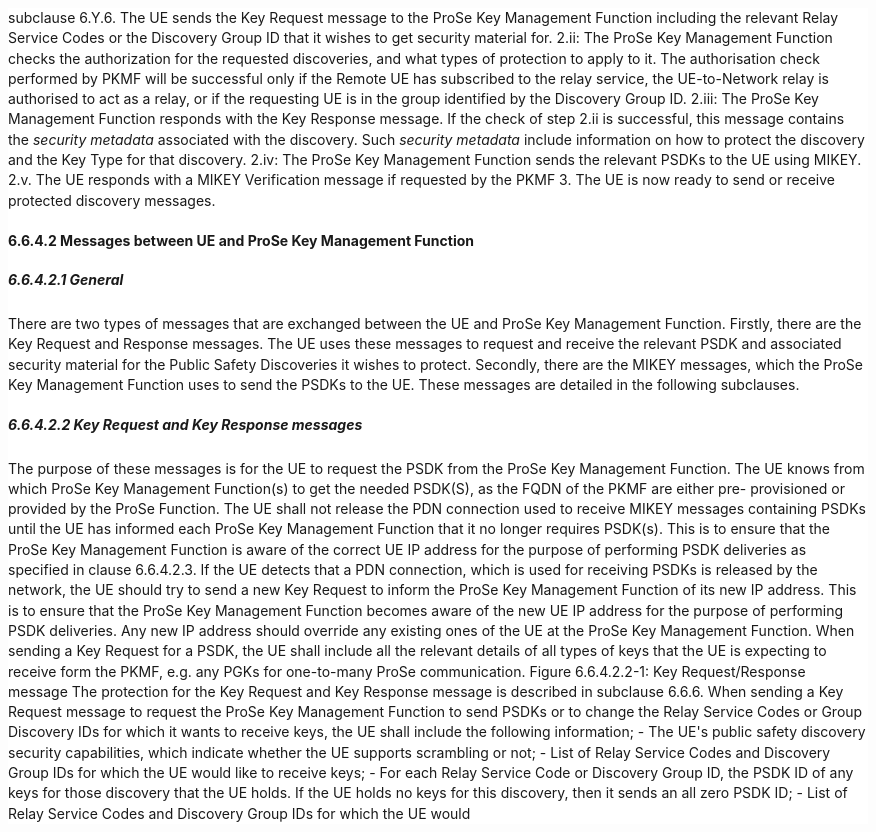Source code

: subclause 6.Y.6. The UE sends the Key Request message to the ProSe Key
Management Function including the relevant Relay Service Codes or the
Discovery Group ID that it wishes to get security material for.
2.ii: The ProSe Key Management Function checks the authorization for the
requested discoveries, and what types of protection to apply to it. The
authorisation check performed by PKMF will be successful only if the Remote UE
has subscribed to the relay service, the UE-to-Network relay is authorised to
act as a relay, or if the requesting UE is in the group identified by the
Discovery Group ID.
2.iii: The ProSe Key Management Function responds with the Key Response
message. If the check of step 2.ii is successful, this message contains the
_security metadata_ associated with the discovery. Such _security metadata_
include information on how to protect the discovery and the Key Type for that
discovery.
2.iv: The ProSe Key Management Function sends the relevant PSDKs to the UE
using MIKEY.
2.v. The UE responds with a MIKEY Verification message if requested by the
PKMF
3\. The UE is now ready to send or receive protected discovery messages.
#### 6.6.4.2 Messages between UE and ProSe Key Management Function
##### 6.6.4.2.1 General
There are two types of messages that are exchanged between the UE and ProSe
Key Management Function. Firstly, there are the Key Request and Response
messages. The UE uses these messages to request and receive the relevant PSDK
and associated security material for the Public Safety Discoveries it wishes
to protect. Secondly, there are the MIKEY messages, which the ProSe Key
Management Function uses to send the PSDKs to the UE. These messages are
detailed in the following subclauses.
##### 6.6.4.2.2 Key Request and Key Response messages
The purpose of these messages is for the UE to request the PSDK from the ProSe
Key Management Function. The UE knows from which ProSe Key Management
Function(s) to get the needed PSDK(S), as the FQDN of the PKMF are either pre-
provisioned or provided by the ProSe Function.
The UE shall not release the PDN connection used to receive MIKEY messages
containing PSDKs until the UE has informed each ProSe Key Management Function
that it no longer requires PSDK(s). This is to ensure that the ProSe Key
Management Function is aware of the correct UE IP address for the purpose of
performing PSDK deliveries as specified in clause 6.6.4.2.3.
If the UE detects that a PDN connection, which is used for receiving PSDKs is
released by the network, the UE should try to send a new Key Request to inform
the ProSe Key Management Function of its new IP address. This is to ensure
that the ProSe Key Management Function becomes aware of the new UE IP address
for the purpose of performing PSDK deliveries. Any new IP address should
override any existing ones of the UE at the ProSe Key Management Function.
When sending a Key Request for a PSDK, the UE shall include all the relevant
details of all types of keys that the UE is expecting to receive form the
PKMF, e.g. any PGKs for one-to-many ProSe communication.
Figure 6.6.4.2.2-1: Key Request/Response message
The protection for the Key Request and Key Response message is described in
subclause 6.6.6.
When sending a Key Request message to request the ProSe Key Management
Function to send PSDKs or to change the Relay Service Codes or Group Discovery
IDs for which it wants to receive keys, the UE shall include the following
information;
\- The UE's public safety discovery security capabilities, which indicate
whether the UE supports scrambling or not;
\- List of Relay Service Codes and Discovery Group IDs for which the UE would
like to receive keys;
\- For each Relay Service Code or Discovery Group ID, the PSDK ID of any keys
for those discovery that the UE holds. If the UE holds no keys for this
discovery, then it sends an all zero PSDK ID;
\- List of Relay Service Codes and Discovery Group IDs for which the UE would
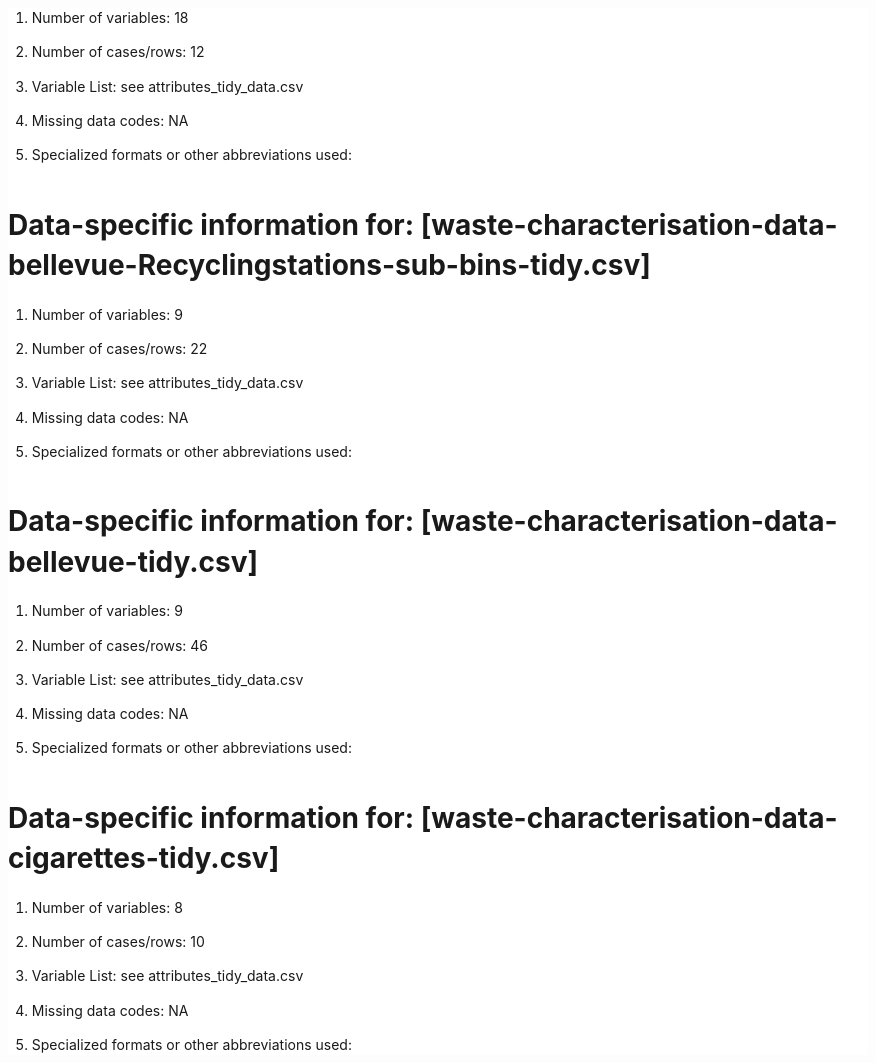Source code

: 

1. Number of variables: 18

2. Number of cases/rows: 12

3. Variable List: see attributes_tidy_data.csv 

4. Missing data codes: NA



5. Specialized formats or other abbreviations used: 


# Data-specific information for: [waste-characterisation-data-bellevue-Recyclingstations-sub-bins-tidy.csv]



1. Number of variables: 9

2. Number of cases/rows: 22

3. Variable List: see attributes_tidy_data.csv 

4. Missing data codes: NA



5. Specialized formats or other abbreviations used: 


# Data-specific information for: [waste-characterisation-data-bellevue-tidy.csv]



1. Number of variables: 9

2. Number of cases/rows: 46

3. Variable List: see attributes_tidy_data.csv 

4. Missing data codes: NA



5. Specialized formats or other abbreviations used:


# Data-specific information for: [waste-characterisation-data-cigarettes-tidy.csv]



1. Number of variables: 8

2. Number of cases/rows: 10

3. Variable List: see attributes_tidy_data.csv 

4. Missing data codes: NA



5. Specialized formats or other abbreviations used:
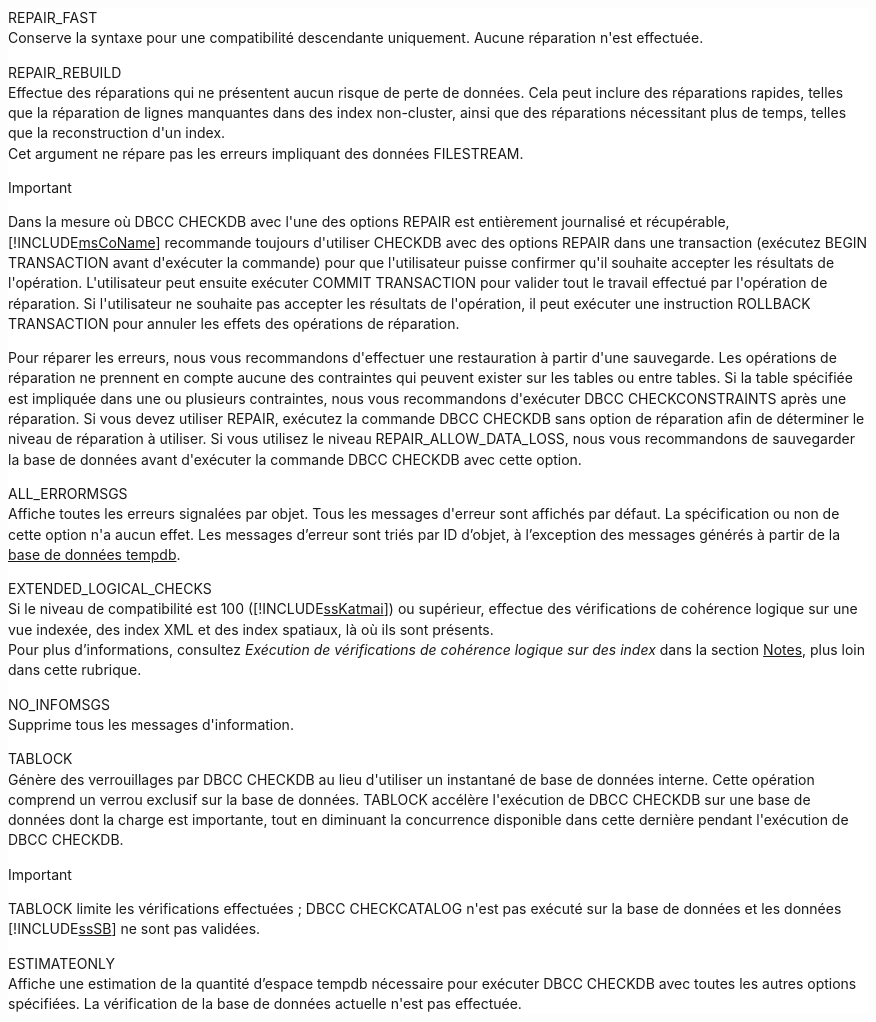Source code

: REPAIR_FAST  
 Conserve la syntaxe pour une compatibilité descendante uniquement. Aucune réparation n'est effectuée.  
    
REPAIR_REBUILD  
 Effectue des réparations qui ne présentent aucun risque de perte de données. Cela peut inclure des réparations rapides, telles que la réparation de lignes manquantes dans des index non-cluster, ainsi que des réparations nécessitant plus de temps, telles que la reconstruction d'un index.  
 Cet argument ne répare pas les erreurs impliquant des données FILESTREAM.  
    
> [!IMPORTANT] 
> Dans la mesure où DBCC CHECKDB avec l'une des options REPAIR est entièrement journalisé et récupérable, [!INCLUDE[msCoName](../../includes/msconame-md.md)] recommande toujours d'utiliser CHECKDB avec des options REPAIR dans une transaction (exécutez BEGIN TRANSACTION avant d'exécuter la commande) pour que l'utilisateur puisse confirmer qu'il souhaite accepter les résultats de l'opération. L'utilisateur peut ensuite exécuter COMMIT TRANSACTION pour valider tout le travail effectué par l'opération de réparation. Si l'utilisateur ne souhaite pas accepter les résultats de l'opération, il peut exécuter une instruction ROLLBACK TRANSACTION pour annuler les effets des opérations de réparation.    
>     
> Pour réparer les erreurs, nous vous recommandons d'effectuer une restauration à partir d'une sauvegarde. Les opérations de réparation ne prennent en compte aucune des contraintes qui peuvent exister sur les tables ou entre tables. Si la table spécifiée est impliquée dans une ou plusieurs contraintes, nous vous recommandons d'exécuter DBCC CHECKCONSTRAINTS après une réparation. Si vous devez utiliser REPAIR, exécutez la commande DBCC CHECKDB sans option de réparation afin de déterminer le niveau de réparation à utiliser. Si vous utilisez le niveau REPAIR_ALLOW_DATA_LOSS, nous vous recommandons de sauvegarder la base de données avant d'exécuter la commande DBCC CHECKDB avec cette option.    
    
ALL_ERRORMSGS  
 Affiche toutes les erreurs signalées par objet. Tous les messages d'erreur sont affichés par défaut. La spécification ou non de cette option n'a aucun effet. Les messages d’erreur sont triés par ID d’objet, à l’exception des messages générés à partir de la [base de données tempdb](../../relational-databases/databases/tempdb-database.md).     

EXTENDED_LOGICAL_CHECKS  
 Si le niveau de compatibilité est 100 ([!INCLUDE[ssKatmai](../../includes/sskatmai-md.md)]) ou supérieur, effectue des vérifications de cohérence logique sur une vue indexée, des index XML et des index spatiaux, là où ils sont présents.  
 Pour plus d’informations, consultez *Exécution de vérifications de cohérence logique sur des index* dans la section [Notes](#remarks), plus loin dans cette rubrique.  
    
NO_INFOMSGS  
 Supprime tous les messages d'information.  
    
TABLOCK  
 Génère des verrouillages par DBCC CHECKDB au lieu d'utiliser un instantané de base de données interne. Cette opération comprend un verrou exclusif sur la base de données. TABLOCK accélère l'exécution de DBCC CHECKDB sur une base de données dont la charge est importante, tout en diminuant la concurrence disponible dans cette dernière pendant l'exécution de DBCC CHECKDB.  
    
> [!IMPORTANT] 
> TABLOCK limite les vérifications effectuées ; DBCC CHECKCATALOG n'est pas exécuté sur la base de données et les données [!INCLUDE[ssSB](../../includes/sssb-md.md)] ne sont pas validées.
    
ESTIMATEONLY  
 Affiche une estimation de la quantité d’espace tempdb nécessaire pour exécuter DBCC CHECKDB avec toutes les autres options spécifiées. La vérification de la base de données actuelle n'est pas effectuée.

■ ■ ■

» **REQUIRED WORK**
Find the word "sends" in the entries above and gather every line that holds it.

» **TASK RESPONSE**
: subclause 6.Y.6. The UE sends the Key Request message to the ProSe Key
2.iv: The ProSe Key Management Function sends the relevant PSDKs to the UE
discovery, then it sends an all zero PSDK ID;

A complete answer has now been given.